▸ **Required tasks**
1. Copy the passage on road salt and wetlands word for word, from "Two years after" to "longer sustain fish.".
2. According to the passage on road salt and wetlands, how much is recreational fishing worth in Pennsylvania?
3. Continue the passage on road salt and wetlands from where it stops.

▸ **Reading text**
= Beginning of Section =

Data loggers purchased by the Pennsylvania Department of Transportation measured the level of salt in and near one of those wetlands for three years. Silver analyzed the data, and sediment from the bottom of the wetlands, to assess the impact on non-biting midges, which live in marshy conditions.
“Midges are a good indicator species,” Silver explains. “They’re easy to cultivate, their biology is well understood, and they live in the mud. If salt is going to accumulate, it will be there, in the sediment. We can see how it affects them.”
Two years after the road opened, there were significantly fewer midges in the wetland designed to receive the runoff than in other constructed wetlands that were kept free of salt.
Silver would like to know the impact elevated salt concentrations have on other strands of the food web, including algae, salamanders, frogs, and fish. “Salinization of fresh water can cause immense ecological harm,” she says. “All of the natural services that fresh water provides, including photosynthesis and the processing of leaf material — the processes that are not on our radar, but that keep us alive — are directly affected by it.”
There is an economic cost as well: Recreational fishing is a $1.3 billion business in Pennsylvania, according to the state’s Fish and Boat Commission. That disappears if the habitat can no longer sustain fish.
For now, however, Silver is focused on the salt runoff across Penn State Behrend’s 854-acre campus. “If we can put the pieces together here,” she says, “we will have a far more complete picture of the impact this salt is having on our environment, including our drinking water. If we can develop new methods for containing it, or for using it more efficiently, and we can point to that success, other, larger entities, including municipalities, might follow suit.”

= End of Section =

▸ **Source information**
= Beginning of Section =

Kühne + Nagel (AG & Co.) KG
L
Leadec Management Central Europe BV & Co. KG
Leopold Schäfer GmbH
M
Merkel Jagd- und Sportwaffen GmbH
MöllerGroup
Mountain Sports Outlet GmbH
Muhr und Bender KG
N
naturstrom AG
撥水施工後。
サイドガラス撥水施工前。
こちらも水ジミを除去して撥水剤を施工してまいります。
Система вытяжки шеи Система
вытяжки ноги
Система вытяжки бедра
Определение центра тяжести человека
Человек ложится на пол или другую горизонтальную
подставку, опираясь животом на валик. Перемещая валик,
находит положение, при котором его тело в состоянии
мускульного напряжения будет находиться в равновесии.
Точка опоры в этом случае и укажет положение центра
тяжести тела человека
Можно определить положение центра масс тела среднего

= End of Section =
= Beginning of Section =

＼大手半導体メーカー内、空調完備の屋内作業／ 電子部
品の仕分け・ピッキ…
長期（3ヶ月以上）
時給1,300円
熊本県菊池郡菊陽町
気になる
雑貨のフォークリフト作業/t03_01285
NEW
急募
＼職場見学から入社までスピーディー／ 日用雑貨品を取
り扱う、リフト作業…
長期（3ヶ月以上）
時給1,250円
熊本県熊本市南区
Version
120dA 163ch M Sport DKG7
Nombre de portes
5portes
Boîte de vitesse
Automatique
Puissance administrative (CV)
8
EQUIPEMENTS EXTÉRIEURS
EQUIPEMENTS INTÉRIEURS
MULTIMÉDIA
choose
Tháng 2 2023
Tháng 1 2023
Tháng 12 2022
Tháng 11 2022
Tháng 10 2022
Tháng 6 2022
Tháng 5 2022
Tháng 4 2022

= End of Section =
= Beginning of Section =

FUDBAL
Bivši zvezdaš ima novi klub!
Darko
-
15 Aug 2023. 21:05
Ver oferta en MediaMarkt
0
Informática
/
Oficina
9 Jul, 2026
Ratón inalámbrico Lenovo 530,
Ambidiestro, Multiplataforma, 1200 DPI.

= End of Section =

▸ **Answers**
1.
Two years after the road opened, there were significantly fewer midges in the wetland designed to receive the runoff than in other constructed wetlands that were kept free of salt.
Silver would like to know the impact elevated salt concentrations have on other strands of the food web, including algae, salamanders, frogs, and fish. “Salinization of fresh water can cause immense ecological harm,” she says. “All of the natural services that fresh water provides, including photosynthesis and the processing of leaf material — the processes that are not on our radar, but that keep us alive — are directly affected by it.”
There is an economic cost as well: Recreational fishing is a $1.3 billion business in Pennsylvania, according to the state’s Fish and Boat Commission. That disappears if the habitat can no longer sustain fish.

2. It is a $1.3 billion business, according to the state's Fish and Boat Commission.

3.
Seeing the problem
“To fix a problem, you have to first see it,” says Michael Naber, a lecturer in geosciences. With help from Devin Beggs, a science major, Naber mapped the conductivity levels that Silver and her students recorded over a six-week period last winter. That data, drawn from the 110 sampling sites, allowed him to predict the presence of salt elsewhere on campus.
“People know this stuff’s out there,” he says. “They see it on their cars and their boots and on the carpets when they enter a building. What’s eye-opening is how concentrated it is in some areas.”
On his map, the small parking lot near Glenhill Farmhouse is alarm-button red. Some snow samples collected there had conductivity rates of more than 44,000 microsiemens/cm, which is 40 times the safe level for drinking water. At that concentration, the salt kills grass, algae, midges, and fish.